Dua tahun kemudian, Tirto membentuk cabang SDI di Solo (Jawa Tengah) berkat kerja sama dengan Haji Samanhudi. Sejak saat itu, dengan AD/ART yang baru, SDI berubah menjadi Sarekat Islam (SI).
(ilustrasi) RM Tirto dan KH Samanhudi
Inilah organisasi massa terbesar pada masanya. Puluhan ribu orang menjadi simpatisan. Kepemimpinan Samanhudi kemudian digantikan HOS Tjokroaminoto. Dia merupakan seorang pengusaha sekaligus orator yang kharismatik. Rakyat Jawa kerap mengelu-elukannya sebagai tokoh besar. Pejabat Belanda sampai-sampai menjulukinya De Ongekroonde van Java, ‘Raja Jawa tanpa Mahkota.’
Mulanya Dekat dengan SI
Persentuhan awal Haji Agus Salim dengan SI tidak tiba-tiba. Seperti dijelaskan dalam memoarnya, saat itu dia berhubungan dengan kepolisian kolonial, yang kemudian memintanya menyelidiki ketua umum SI. Siapa lagi kalau bukan HOS Tjokroaminoto?
HOS Tjokroaminoto
Belanda mencurigai figur yang menetap di Surabaya itu telah menerima pasokan senjata dari luar negeri untuk memberontak terhadap penguasa Hindia Belanda. Tuduhan lainnya, Tjokroaminoto mau “menjual SI ke Jerman” seharga 150 ribu gulden.
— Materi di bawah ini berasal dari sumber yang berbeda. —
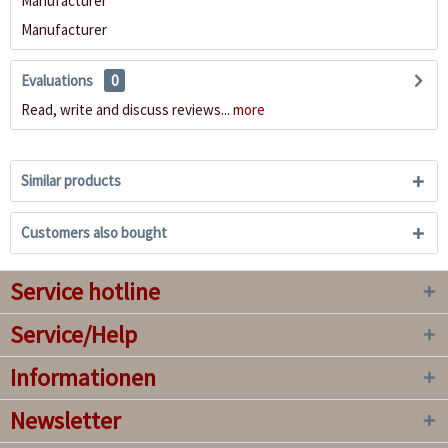
Manufacturer
Manufacturer
Evaluations
0
Read, write and discuss reviews...
more
Similar products
Customers also bought
Service hotline
Service/Help
Informationen
Newsletter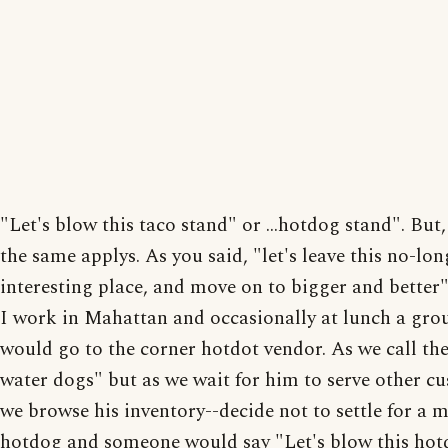
"Let's blow this taco stand" or ...hotdog stand". But,
the same applys. As you said, "let's leave this no-lon
interesting place, and move on to bigger and better"
I work in Mahattan and occasionally at lunch a grou
would go to the corner hotdot vendor. As we call th
water dogs" but as we wait for him to serve other c
we browse his inventory--decide not to settle for a 
hotdog and someone would say "Let's blow this hot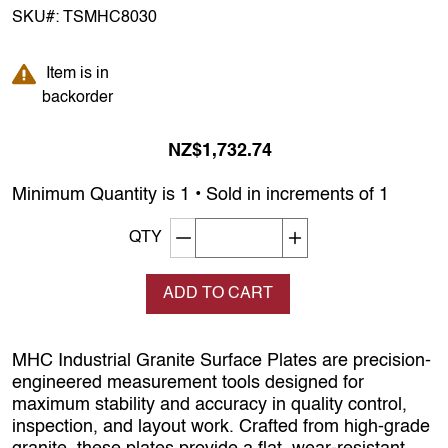
SKU#:
TSMHC8030
Item is in backorder
Item is in
backorder
NZ$1,732.74
Minimum Quantity is 1 • Sold in increments of 1
Decrement quantity
Increase quantity
QTY
ADD TO CART
MHC Industrial Granite Surface Plates are precision-
engineered measurement tools designed for
maximum stability and accuracy in quality control,
inspection, and layout work. Crafted from high-grade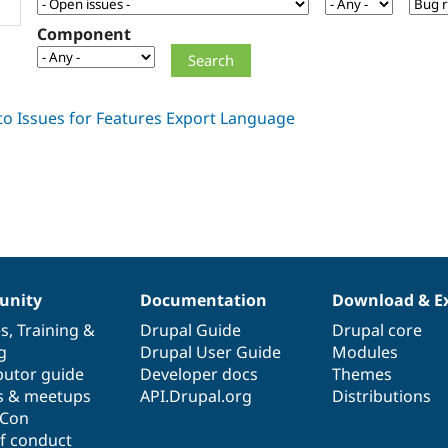
Component
nity
Documentation
Download & E
es
,
Training
&
Drupal Guide
Drupal core
g
Drupal User Guide
Modules
butor guide
Developer docs
Themes
s & meetups
API.Drupal.org
Distributions
lCon
f conduct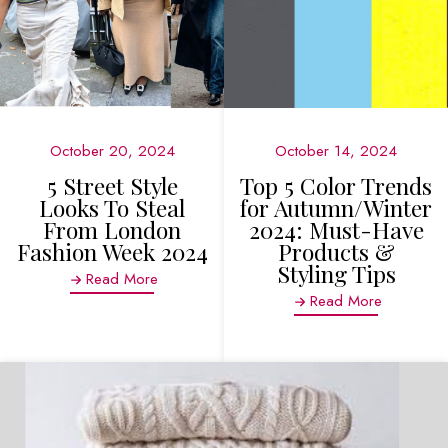
October 20, 2024
October 14, 2024
5 Street Style
Top 5 Color Trends
Looks To Steal
for Autumn/Winter
From London
2024: Must-Have
Fashion Week 2024
Products &
Styling Tips
Read More
Read More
Tentu saja, Agus Salim tidak termakan isu. Dia meyakini dua hal itu rumor belaka. Bagaimanapun, dia tetap mencari tahu siapa 'Raja Jawa tanpa Mahkota' itu dan apa itu SI.
“Investigasi membawa saya untuk mengetahui lebih jauh tentang Sarekat Islam, khususnya kepemimpinan Tjokroaminoto. Inilah yang menyebabkan saya bergabung dengan gerakan itu. Sesudahnya, saya berhenti menjalin hubungan dengan kepolisian,” ungkap Haji Agus Salim dalam catatan yang dikutip Deliar Noer (1973: 111).
Tujuh pekan lamanya, Agus Salim justru bersahabat dengan Tjokroaminoto. Intelektual Minang ini kagum dengan cara-cara pemimpin SI tersebut memobilisasi puluhan ribu massa, sehingga umat menjadi kekuatan yang terstruktur.
Begitu kembali ke Batavia (Jakarta), komisaris polisi heran, mengapa selama di Surabaya informannya ini tidak berkabar. Bahkan, Agus Salim menolak pula ongkos perjalanannya diganti.
Kelihatan bahwa Haji Agus Salim berjiwa bebas. Investigasi yang dilakukannya semata-mata untuk menuntaskan rasa penasarannya sendiri tentang organisasi itu. Jadi, bukan tugasnya menjadi mata-mata Belanda. Dia menganggap apa yang pemerintah lakukan sekadar memberi informasi awal.
“Kalau tak karena Belanda, mungkin lama sekali saya baru akan mendengar dan melihat ada perkumpulan seperti SI ini,” kisahnya yang termuat dalam buku Seratus Tahun Haji Agus Salim (1996: 59).